=== Records for this task ===

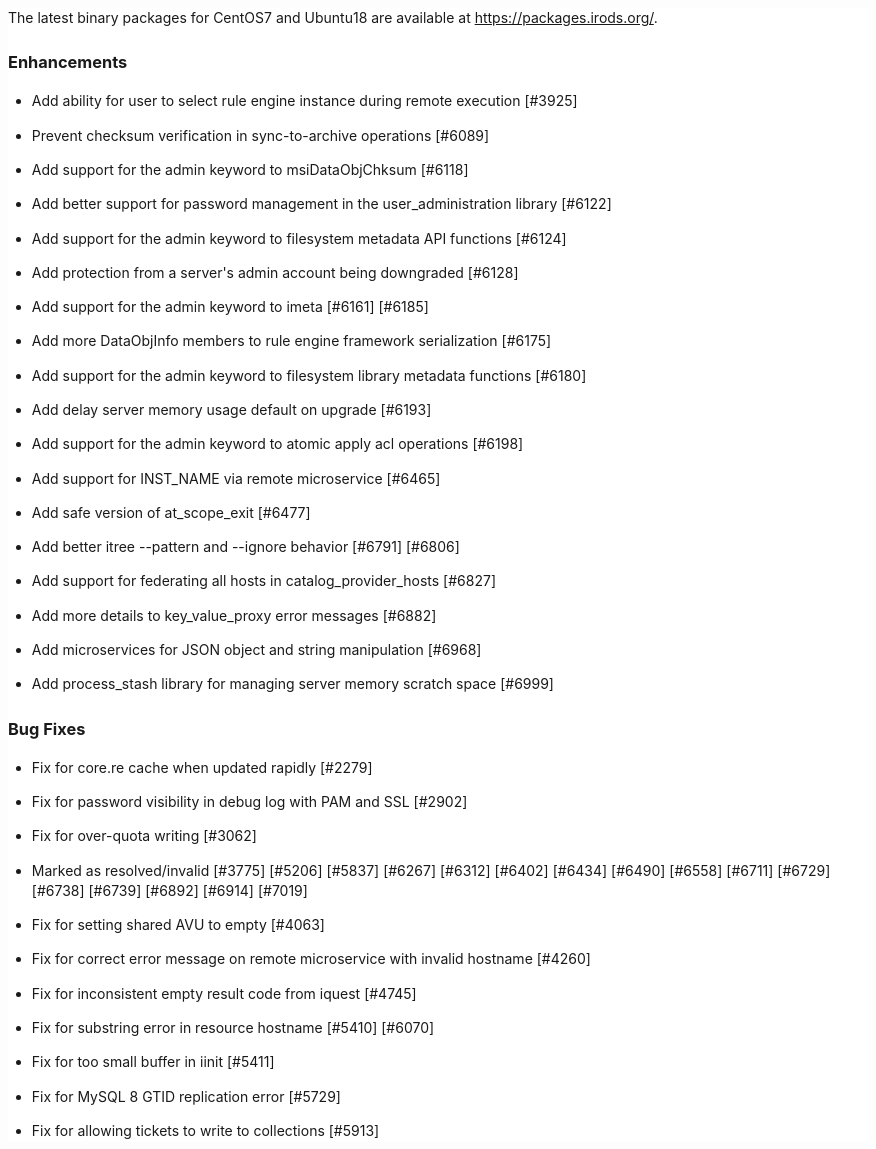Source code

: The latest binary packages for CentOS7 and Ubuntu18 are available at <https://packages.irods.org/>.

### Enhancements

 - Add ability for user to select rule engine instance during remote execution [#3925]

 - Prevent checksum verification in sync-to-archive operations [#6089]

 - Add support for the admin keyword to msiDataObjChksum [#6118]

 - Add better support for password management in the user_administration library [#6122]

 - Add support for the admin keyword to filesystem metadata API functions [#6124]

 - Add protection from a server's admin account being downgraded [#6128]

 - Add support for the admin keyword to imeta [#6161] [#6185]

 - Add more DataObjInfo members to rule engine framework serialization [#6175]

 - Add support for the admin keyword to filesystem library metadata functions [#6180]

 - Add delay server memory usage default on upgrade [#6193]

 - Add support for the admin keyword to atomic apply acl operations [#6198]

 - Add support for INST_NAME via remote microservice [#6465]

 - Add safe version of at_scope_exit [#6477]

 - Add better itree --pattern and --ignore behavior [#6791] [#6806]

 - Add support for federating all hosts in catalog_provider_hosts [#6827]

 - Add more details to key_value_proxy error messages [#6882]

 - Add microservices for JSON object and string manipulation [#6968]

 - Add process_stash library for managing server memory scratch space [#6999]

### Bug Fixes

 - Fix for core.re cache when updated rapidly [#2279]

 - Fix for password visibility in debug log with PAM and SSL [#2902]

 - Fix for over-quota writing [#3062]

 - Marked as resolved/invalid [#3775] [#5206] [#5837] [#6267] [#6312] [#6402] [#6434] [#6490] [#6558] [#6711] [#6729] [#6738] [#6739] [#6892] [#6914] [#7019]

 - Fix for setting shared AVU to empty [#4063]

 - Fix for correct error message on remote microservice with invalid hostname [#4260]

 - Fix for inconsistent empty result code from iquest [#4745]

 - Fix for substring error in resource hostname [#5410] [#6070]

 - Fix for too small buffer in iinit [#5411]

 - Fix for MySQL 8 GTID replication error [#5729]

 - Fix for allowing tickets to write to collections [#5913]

=== Exercise directions ===
Return the total number of lines in the records that contain "rule", without any explanation.

=== Answer to this task ===
2